Iconoclastas

En lontananza, Craven Cottage parece una nave industrial. El paraje de campiña inglesa incrustada en el cemento de Londres ayuda, sin embargo, a crear una atmósfera especial mientras uno camina por la ribera del Támesis, esquivando árboles y lugareños haciendo footing, en dirección al estadio del Fulham. Su armadura enladrillada, invadida por el musgo, tiene un punto de fuga señorial: en 2008, la institución, con la ayuda de los donativos de la afición, decidió levantar una estatua desde la que Johnny Haynes, ídolo en los cincuenta y sesenta y máximo goleador histórico del club, contempla, brazos en jarra, a todo el que pasea por Stevenage Road.

Haynes, del que Pelé llegó a decir que era el mejor pasador que había visto jamás, fue el jugador que provocó que, en 1961, se aboliese la regla del salario mínimo de veinte libras a la semana que imperaba en el fútbol de las Islas. Las cien libras semanales que pasó a percibir supusieron un terremoto generacional cuya influencia sobrepasa el hecho de que a pocos, lejos de Putney Bridge, el nombre de Johnny Haynes les resulta ahora familiar. Poco importa eso a los orgullosos cottagers. Los ingleses, ya se sabe, siempre prefieren exagerar por exceso antes que por defecto en lo que respecta a homenajes y honras al pasado.

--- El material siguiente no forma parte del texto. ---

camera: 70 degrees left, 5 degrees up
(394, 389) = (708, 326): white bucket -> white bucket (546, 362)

El fútbol español, sin embargo, es un triturador de ídolos que pervive algo acomplejado por esa naturaleza. Sin salir de la capital, muchos en Padre Damián aún gimen cuando recuerdan que Guti y, sobre todo, Raúl, abandonaron el Real Madrid con la velocidad de la salamanquesa que huye del pisotón, dejando entre el aficionado la sensación de que leyó un libro al que alguien le arrancó las últimas veinte páginas.

Algo parecido le ha ocurrido a Diego Forlán en el Atlético de Madrid, si bien su salida terminó derivando en un nadie conoce a nadie aún más confuso. Su carrera por la banda del HSH Nordbank Arena de Hamburgo, zarandeando la camiseta a pecho descubierto, está ya en la pinacoteca de imágenes más ilustres de la historia colchonera, aunque su poco disimulo al intentar utilizar al Atlético como rampa de lanzamiento ha opacado su epílogo con la rojiblanca. El charrúa camufló mal los besos que lanzó al eterno rival mientras, además, entonaba en rueda de prensa su desapego al club, tan doloroso para una afición que terminó paranoica, buscando una doble lectura a todo lo que el uruguayo hacía sobre el césped que pudiese ser merecedor de sospecha.

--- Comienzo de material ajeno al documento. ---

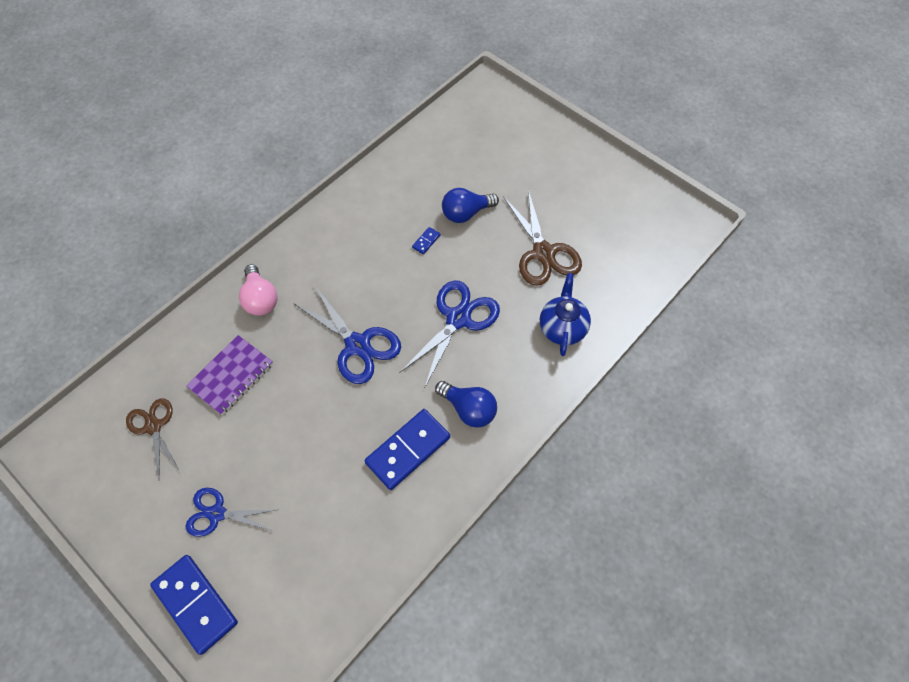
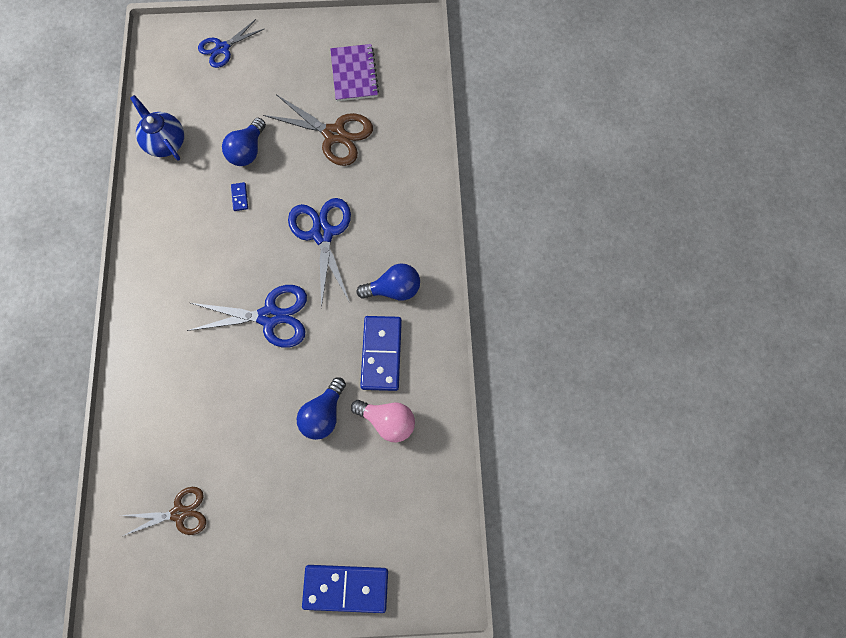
camera: 45 degrees left, 10 degrees up
(153, 426) = (179, 513): brown scissors -> brown scissors turned 150 degrees clockwise
(217, 513) = (295, 520): blue scissors -> blue scissors (222, 48)
(231, 376) = (198, 424): purple notebook -> purple notebook (354, 74)
(260, 299) = (157, 350): pink light bulb -> pink light bulb (387, 421)
(319, 454) = (323, 414): none -> blue light bulb
(562, 328) = (400, 177): blue teapot -> blue teapot (165, 142)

El tiempo terminará enterrando la bilis que salpicó al Atlético cuando Forlán antepuso su engreimiento al peso de un escudo que le ha hecho ser buena parte de lo que es. Egoísmos, petulancias y canciones de Pimpinela aparte, el Vicente Calderón no olvidará fácilmente que había una vez un ‘uruguasho’ que hacía retumbar el estadio tras sus goles. Aunque la iconoclastia de nuestro fútbol vuelva a crear una generación de desmemoriados. Porque a ése que trajo un título europeo a la ribera del Manzanares cuarenta y ocho años después, lo despidieron sus jefes con una sonrisa en el periódico y una palmada en la espalda, cerrando con un portazo en cuanto se dio la vuelta.

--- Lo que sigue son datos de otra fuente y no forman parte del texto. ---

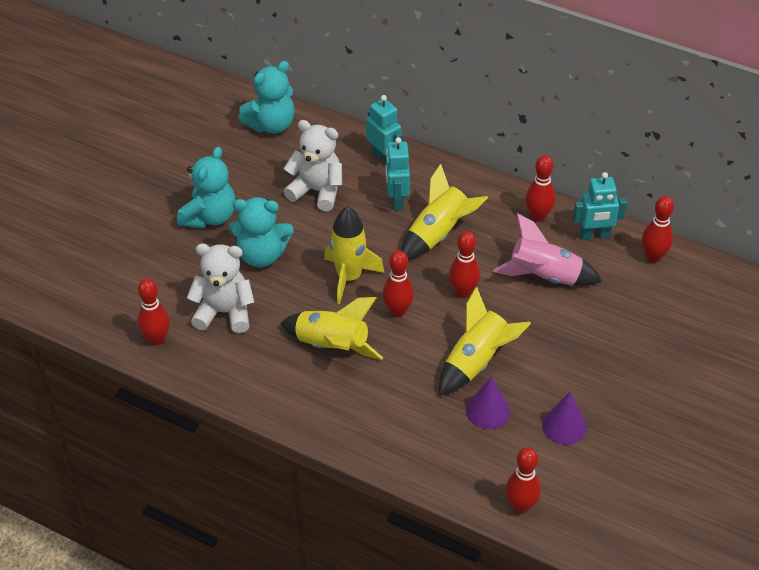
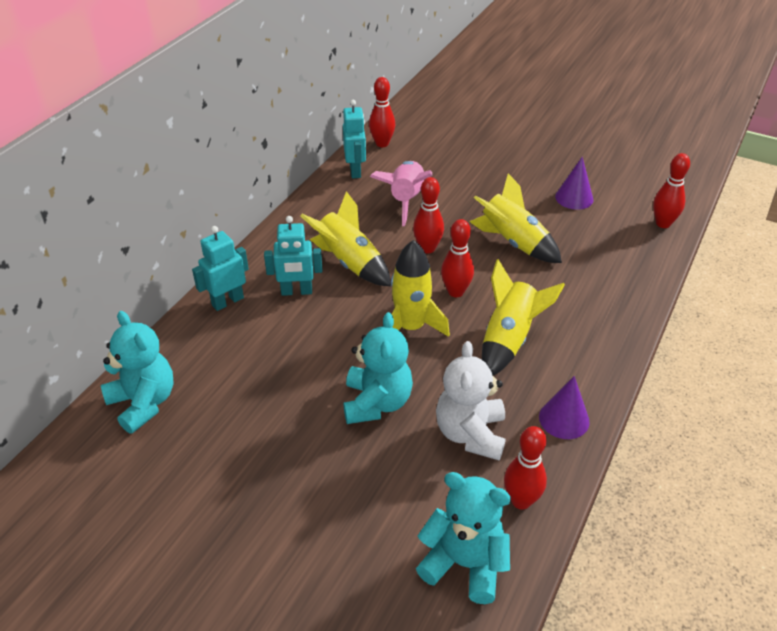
camera: 90 degrees left, 5 degrees down
(209, 217) = (307, 459): turquoise teddy bear -> turquoise teddy bear (464, 563)
(317, 191) = (273, 356): white teddy bear -> none
(488, 411) = (568, 238): purple cone -> purple cone (564, 419)
(538, 216) = (328, 200): red bowling pin -> none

 A mil doscientos kilómetros de Madrid, en Londres, el Johnny Haynes de hierro sigue erguido y orgulloso, aplastando la pelota con su bota derecha. Él no ganó ningún título con el Fulham, pero en Bishop’s Park, cuarenta años después, todos, sin que nadie se atreva a refutarlo, hacen aún reverencias ante sus goles. En España, como en la Bizancio del siglo VIII, arrancamos las imágenes de la pared y las quemamos en la pira. Hemos decidido vivir apresuradamente. Hemos decidido que tener ídolos, lamentablemente, es cosa del pasado.